Vente d’un terrain à bâtir inconstructible : vice du consentement ou vice caché ?
- Céline LAURENT
- 19 mars 2016
- 3 min de lecture

Lorsque la vente d’un terrain à bâtir est remise en question par une décision administrative qui lui est postérieure, déclarant le terrain concerné inconstructible, se pose la question du fondement juridique de la demande en résolution ou en annulation du contrat de vente qui est introduite par les acquéreurs.
La jurisprudence de la Cour de cassation se révèle assez fluctuante, et évolue vers une sévérité accrue à l’égard des acquéreurs.
Dans cette première espèce, un terrain à bâtir a été acquis, par la SCI LES COLONNADES, par acte authentique du 21 octobre 2004, à la SCI LES BERGES DE LA ROSE.
En date du 18 avril 2005, le Maire de la commune a refusé de délivrer un permis de construire à la SCI LES COLONNADES dans la mesure où le terrain était sujet à un risque d’inondations, ce qui fût confirmé par la Direction Départementale de l’Equipement .
Le 11 juin 2008, la SCI acheteuse assigne la SCI venderesse à titre principal sur le fondement de l’erreur et, à titre subsidiaire pour vices cachés.
L’erreur porte le plus souvent sur les qualités substantielles de la chose, dans ces conditions elle doit porter sur un des éléments du contrat qui a été déterminant dans l’engagement de l’acquéreur.
Par le passé, la Cour de Cassation avait considéré comme qualité substantielle le caractère constructible d’un terrain à bâtir (3ème Chambre civile – 21 juin 1995). En l’occurrence, par cet arrêt la Cour avait adopté cette solution même si l’inconstructibilité n’était révélée qu’ultérieurement à l’acte de vente.
La Cour de Cassation n’a pas fondé sa décision sur l’erreur substantielle relative à la qualité constructible du terrain mais a fait droit à la demande de la SCI acheteuse en se fondant sur la garantie des vices cachés (Cour de Cassation, 3ème Chambre Civile – 20 mai 2014) « Le vendeur est tenu de la garantie à raison des défauts cachés de la chose vendue qui la rendent impropre à l’usage auquel on la destine, ou qui diminuent tellement cet usage que l’acheteur ne l’aurait pas acquise, ou n’en aurait donné qu’un moindre prix, s’il les avait connus ».

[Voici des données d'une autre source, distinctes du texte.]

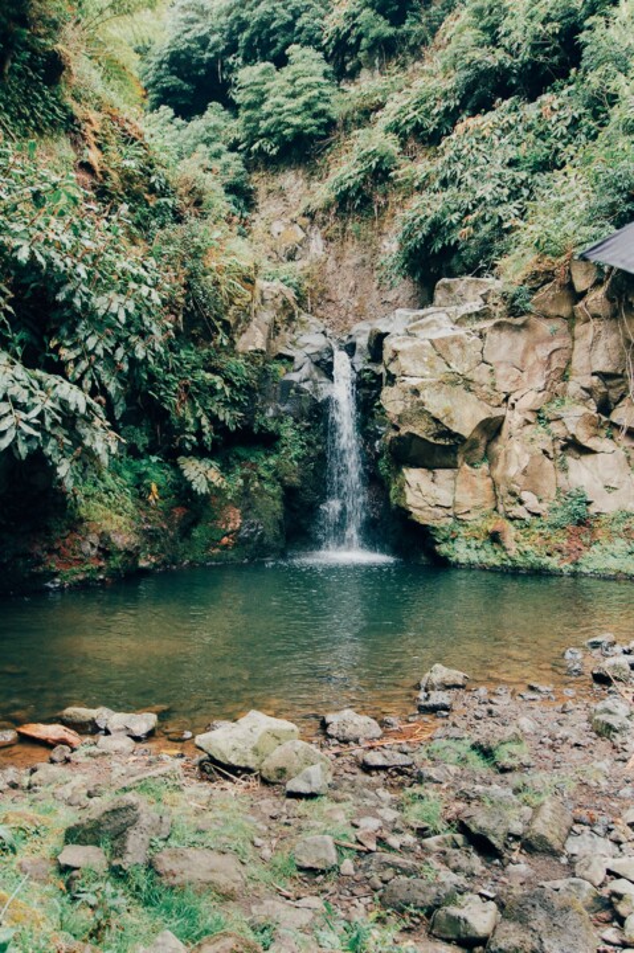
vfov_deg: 35.1
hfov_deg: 23.7
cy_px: 476
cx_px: 317
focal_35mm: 57
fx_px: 1508
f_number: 8
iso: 400
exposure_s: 1/60
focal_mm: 38
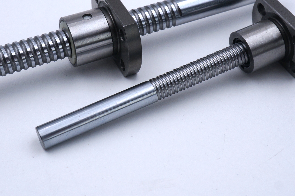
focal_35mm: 75
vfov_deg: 18.0
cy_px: 46
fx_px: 614
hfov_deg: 27.0
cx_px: 143
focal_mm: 26
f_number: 9
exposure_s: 1/200
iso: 200
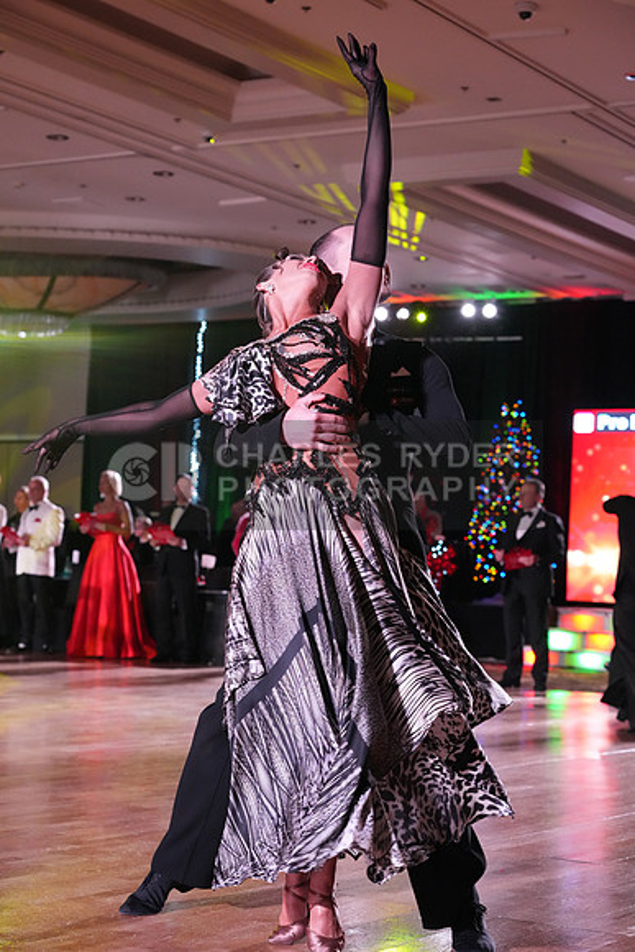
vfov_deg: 29.6
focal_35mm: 68
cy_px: 476
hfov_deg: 20.0
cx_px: 318
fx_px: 1798
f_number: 5
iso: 6400
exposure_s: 1/320
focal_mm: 68
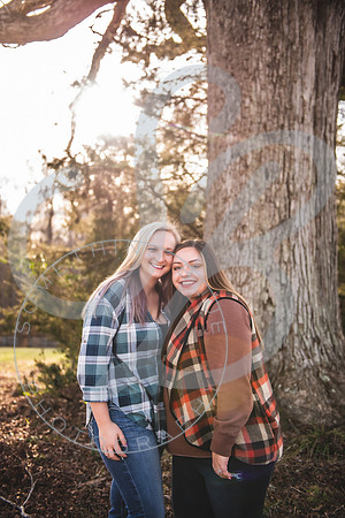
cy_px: 259
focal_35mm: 38
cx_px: 172
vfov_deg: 50.7
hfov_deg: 35.1
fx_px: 546
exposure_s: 1/250
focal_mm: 38
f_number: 2.8
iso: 100
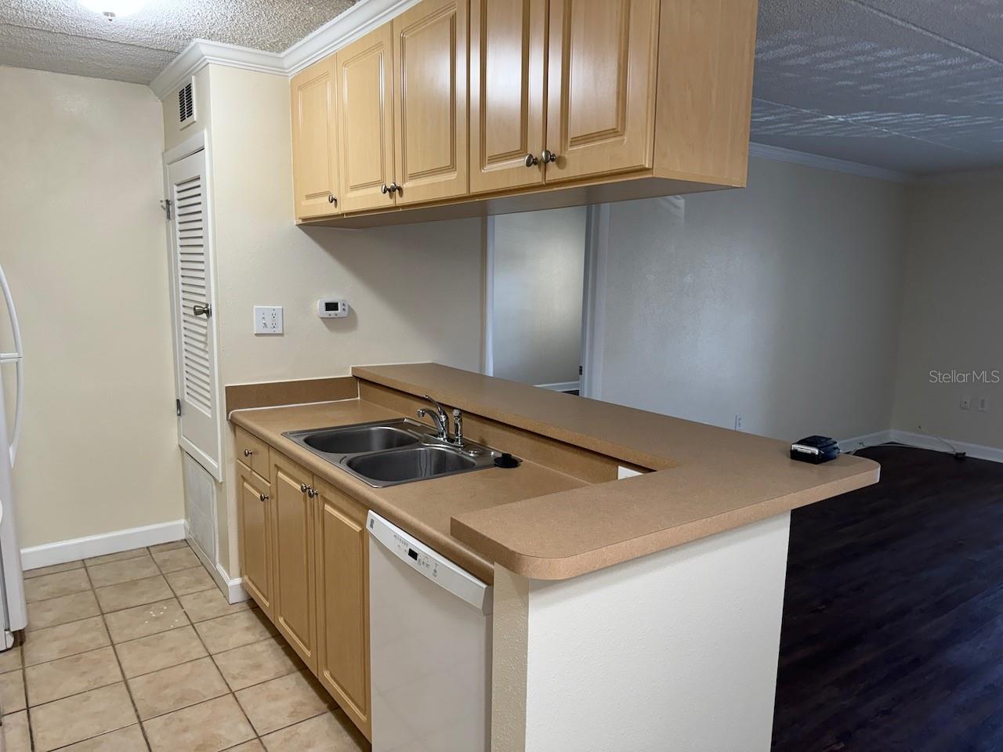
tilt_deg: -9.0
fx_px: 695
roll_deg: -1.1
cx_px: 502
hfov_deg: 71.6
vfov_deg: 56.8
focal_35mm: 24
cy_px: 376
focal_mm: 6.76
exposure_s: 1/120
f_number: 1.78
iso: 160
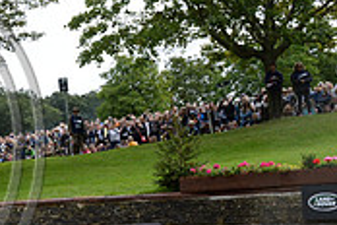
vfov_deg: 17.1
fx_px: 749
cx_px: -155
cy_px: 116
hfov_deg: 21.6
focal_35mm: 80
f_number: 5.6
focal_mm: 24
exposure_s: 1/3200
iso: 1600
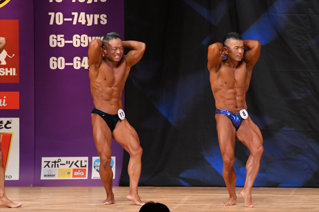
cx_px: 160
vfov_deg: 4.8
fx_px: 2524
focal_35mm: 285
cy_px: 106
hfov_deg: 7.2
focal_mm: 190
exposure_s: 1/400
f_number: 5.6
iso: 5000
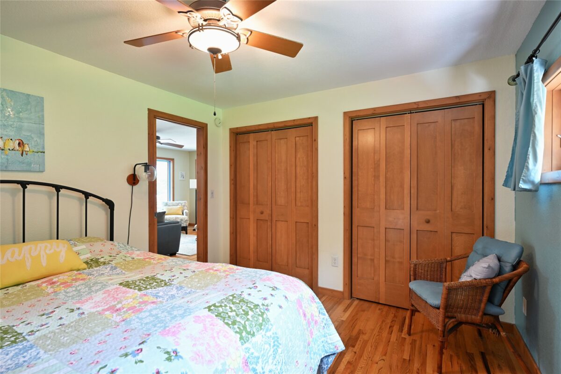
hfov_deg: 91.6
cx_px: 280
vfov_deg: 68.9
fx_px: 273
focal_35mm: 18
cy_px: 187
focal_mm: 17.5
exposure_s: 1/6
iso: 400
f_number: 5.6
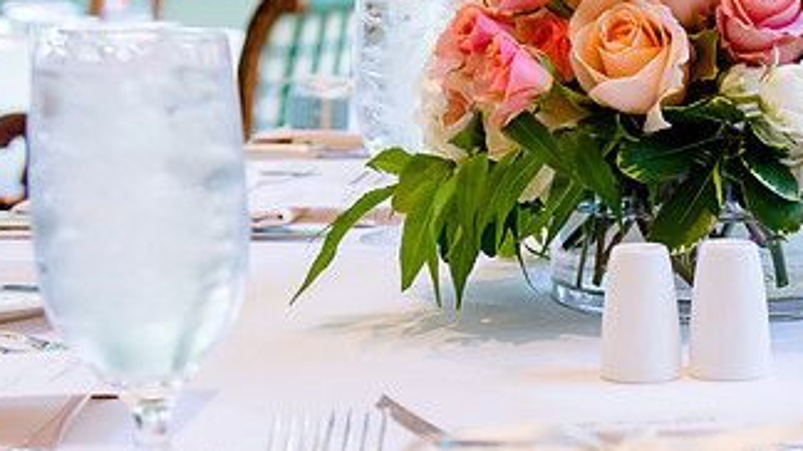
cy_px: 297
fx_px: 2065
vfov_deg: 12.5
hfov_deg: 21.3
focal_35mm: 97
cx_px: 800
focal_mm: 40
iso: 2500
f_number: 5.6
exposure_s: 1/320
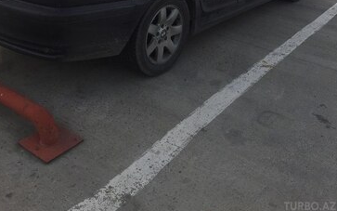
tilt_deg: -15.3
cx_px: 167
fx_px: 386
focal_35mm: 42
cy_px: -12
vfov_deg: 28.2
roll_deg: -3.0
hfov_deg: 47.2
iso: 32
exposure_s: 1/2475
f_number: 2.2
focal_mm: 4.15
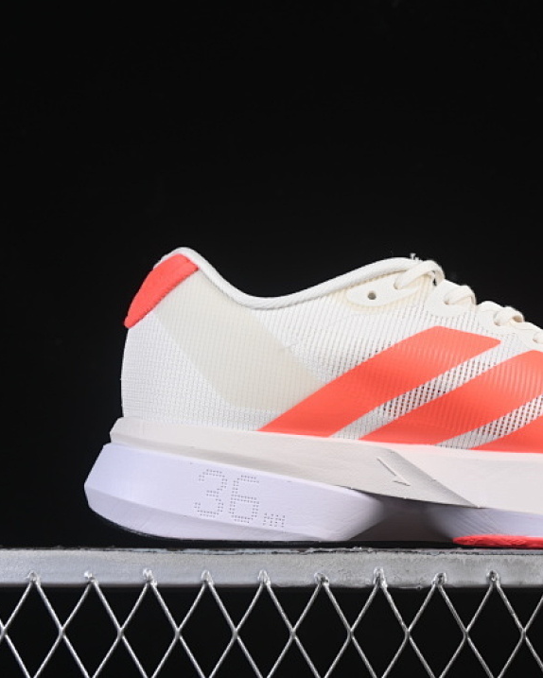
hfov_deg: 14.4
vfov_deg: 18.1
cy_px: 339
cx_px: 446
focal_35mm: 106
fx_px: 2128
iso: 160
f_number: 8
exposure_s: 1/80
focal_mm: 50
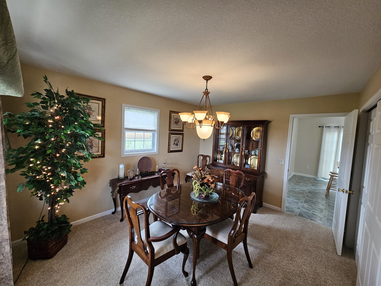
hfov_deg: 106.2
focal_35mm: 13
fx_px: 143
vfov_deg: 89.9
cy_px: 143
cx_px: 190
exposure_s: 1/60
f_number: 2.2
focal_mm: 2.2
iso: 160
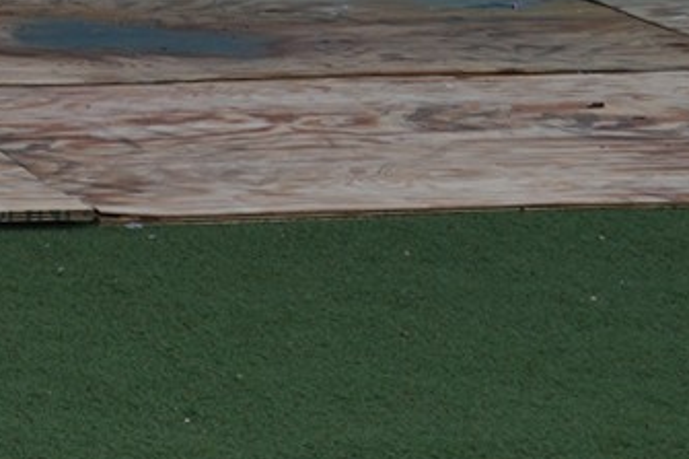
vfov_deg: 6.6
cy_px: -706
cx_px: -919
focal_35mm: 197
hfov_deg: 9.4
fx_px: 3768
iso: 100
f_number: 9
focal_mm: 33
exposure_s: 1/100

La jurisprudence est abondante quant aux exemples de vices cachés (risque d’inondation dans un sous-sol, l’instabilité géologique du terrain …) et il convient de rappeler qu’elle opère une distinction pour le jeu de cette garantie entre l’acquéreur non-professionnel et l’acquéreur professionnel, ce dernier étant présumé connaître le vice, sauf preuve du dol du vendeur ou caractère indécelable du vice.
Dans cette seconde affaire, postérieure et jugée par la même chambre, un couple avait acheté un terrain, pour y construire une maison. Un certificat d’urbanisme annexé à l’acte de vente, précisait que le terrain était partiellement constructible car partiellement inondable. Deux mois plus tard, le terrain était cependant classé intégralement en zone inconstructible et le permis de construire fut donc refusé à l’acquéreur qui décida alors de demander la résolution de la vente sur le terrain de la garantie des vices cachés et, subsidiairement, à son annulation sur le fondement de l’erreur sur la qualité substantielle du fait de l’inconstructibilité étendue à la totalité du terrain.
La Cour de cassation ne retient pas la garantie des vices caché estimant qu’au jour de la vente, le terrain était partiellement constructible et donc que la preuve du caractère inconstructible à la date de signature de la vente n’était pas rapporté.
Mais elle écarte également l’erreur sur la qualité substantielle en jugeant que le couple n’avait pu « ignorer l’enquête publique » et avait en outre accepté d’acquérir en toute connaissance de cause un terrain partiellement inondable... et donc partiellement inconstructible.
Qu’il ne pouvait enfin invoquer une décision administrative postérieure à la vente classant le terrain intégralement en zone inconstructible, « l’extension de l’inconstructibilité à toute la surface du terrain, et le refus du permis de construire, n’étant pas inéluctables au jour de la vente. » (Cour de Cassation, 3ème Chambre Civile – 13 novembre 2014).